There’s no rest for him in the segregated areas reserved for augmented people, either: “When he goes into the augmented world he’s also an outcast there because he’s too shiny, too beautiful and too nice.”
Around Deus Ex’s world, NPCs will make you feel unwelcome and unwanted. Cops will pull you aside, interrogating you for no reason other than your metal limbs. You’ll be denied access, denied answers, and shunned by the population.
Creating a hostile atmosphere has been an interesting challenge for the dev team, who realise there’s only so far you can go. “If everyone dislikes you, you’ll feel like you can’t do anything and it’s not fun,” points out Dugas. “We have to find the right balance between you feeling like being an outcast, a stranger in a strange land, and also being able to explore the city and its environments at your own leisure.

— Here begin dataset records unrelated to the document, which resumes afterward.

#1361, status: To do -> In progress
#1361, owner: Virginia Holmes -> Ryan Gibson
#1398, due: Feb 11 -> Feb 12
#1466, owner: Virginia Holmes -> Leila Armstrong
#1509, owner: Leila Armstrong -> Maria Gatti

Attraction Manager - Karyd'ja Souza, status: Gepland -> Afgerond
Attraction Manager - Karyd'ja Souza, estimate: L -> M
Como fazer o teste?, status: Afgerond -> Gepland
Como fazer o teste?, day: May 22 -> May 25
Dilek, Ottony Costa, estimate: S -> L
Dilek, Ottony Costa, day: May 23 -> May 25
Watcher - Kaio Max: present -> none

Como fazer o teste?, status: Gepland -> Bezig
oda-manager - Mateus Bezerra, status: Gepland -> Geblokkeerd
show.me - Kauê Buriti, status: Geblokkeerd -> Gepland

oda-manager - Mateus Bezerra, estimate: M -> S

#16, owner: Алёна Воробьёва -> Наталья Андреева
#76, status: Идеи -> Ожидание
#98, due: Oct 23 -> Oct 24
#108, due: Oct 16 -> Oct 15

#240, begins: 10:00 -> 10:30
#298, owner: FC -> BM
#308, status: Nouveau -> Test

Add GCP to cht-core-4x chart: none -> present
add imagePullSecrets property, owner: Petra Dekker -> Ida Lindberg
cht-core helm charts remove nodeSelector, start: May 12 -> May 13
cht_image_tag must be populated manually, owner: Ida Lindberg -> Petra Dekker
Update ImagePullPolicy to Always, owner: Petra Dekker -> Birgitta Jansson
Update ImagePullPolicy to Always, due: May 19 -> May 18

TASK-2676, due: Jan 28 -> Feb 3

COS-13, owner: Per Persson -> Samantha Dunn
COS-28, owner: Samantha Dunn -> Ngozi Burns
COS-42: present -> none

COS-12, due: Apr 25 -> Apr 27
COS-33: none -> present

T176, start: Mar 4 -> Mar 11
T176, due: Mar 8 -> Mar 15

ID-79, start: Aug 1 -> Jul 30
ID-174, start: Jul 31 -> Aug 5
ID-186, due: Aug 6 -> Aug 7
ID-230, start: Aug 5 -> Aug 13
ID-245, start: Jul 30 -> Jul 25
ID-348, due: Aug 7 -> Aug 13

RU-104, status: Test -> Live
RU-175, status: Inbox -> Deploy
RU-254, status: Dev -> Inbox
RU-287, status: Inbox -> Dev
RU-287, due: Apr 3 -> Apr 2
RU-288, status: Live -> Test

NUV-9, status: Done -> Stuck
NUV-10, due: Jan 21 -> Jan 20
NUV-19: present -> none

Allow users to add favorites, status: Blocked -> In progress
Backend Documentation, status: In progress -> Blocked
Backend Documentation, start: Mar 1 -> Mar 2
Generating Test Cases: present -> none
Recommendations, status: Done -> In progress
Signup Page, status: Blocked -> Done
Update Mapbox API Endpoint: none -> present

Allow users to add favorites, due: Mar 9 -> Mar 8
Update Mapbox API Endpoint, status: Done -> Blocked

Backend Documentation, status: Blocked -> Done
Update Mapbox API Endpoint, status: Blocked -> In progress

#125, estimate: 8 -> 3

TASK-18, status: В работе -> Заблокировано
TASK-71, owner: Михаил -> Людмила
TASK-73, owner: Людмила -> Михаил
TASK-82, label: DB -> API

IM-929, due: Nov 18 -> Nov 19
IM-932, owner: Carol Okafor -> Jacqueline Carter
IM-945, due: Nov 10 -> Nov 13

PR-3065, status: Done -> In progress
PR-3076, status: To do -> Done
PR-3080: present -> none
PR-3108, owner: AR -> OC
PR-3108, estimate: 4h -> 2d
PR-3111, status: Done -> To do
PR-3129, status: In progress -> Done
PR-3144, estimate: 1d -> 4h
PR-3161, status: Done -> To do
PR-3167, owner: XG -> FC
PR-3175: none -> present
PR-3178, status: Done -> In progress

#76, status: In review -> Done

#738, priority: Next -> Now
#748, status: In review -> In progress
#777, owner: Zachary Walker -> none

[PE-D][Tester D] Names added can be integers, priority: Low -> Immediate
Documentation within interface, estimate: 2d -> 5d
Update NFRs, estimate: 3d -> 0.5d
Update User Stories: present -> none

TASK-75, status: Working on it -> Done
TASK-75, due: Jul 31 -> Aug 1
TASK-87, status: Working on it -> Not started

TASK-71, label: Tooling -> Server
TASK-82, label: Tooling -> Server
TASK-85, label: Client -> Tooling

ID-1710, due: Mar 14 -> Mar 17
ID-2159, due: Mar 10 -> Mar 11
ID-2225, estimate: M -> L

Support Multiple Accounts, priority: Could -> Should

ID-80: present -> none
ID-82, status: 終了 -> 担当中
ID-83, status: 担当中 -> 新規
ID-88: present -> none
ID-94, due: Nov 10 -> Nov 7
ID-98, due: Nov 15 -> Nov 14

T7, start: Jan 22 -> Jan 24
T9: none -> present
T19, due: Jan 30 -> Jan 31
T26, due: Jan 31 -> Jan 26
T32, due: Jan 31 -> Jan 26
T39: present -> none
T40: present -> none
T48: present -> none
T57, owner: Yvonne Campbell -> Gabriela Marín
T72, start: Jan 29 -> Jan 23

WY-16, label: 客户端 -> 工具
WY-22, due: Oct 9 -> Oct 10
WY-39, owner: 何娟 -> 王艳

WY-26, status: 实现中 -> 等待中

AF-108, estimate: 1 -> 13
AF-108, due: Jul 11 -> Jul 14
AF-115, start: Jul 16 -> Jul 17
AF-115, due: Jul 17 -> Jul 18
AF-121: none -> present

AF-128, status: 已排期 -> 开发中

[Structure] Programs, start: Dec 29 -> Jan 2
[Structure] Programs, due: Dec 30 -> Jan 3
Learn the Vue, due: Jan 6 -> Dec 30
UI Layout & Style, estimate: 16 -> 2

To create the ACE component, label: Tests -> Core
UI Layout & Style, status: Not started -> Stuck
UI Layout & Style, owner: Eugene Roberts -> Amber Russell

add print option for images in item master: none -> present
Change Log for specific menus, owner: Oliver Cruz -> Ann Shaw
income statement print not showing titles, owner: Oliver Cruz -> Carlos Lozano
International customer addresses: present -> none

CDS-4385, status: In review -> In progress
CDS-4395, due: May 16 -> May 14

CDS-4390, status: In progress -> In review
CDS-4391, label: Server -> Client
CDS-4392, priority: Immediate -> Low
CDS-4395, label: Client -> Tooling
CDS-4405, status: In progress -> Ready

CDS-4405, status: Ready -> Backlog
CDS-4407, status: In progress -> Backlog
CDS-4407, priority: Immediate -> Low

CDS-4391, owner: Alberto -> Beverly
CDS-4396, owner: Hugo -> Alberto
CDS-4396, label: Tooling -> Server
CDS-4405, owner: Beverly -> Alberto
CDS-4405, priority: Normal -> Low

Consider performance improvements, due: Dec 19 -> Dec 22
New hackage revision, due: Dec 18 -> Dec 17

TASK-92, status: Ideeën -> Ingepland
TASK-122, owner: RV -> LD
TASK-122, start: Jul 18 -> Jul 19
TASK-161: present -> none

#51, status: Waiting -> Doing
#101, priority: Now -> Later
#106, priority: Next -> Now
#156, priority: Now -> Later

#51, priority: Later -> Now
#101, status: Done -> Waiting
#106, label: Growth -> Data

It’s always this fine line.”
While Jensen is despised by the people around him, Mankind Divided sees him come to terms with his own self-loathing. You may recall the shattered mirror in his apartment in Human Revolution: a sign that Jensen couldn’t even look at himself after having his arms replaced with robotic attachments. These days he’s more comfortable in his own skin, and that’s made apparent in the way players can use him.
“Like our catchphrase says, at some point you need to let go and embrace what you are,” enthuses Dugas. “Translating that into gameplay means multiple active augmentations and combat-oriented ones. We redesigned the control scheme to make things more fluid, and mapped the augmentations on the D-pad and the shoulder buttons so you can be in the middle of the action and trigger something.” By offering players easier mastery over augmentations, the picture that Jensen is more confident in his altered body is complete.
By presenting transhumanist hell through the eyes of Jensen, Dugas hopes that Mankind Divided will get people talking about science and philosophy. Those debates will be on players’ on terms though.
“The thing that’s important is the game is not us giving a message, we’re not saying this is right and this is wrong,” emphasises Dugas. “It’s about us exposing these ideas with all the pros and cons of what we’re exploring. We want to stay in the middle and have the players forge their own conclusions. What we think is not important.”
The world of 2029 seems a more outright hateful and upsetting one than any Deus Ex we’ve played before. It’s interesting to see it lay its own path, one that’s simultaneously familiar and different to the sinister, shadowy future of the original Deus Ex. Even more interesting is that the team don’t feel like they’re under any pressure to conform or meet the lore that we know from the world of 2052.
“When you play Mankind Divided, what we’re doing is your history, but history is written by the winners. So is what you knew real, or not?” grins DeMarle. “There are going to be certain signposts that don’t change, but when you actually play through those signposts will it play out the way you thought it would, or will you suddenly getting a new perspective on it?”
“I’m a big fan of that narrative storytelling where you can tell the same story from three different eyes and you’re like ‘Wow, I never knew that!’ It’s not as confining as some people think and it spurs on a lot more creativity,” she adds.
This approach to established history is a manner of thinking that certainly suits the world of Deus Ex and its network of lies and conspiracies. And with 25 years of the timeline left to explore, no doubt things will come closer to what we know as future installments happen. But for now, Eidos Montreal’s vision of a mechanical apartheid hell is yet another incredibly strong angle for the series, and could well the the biggest game narrative accomplishment of the year.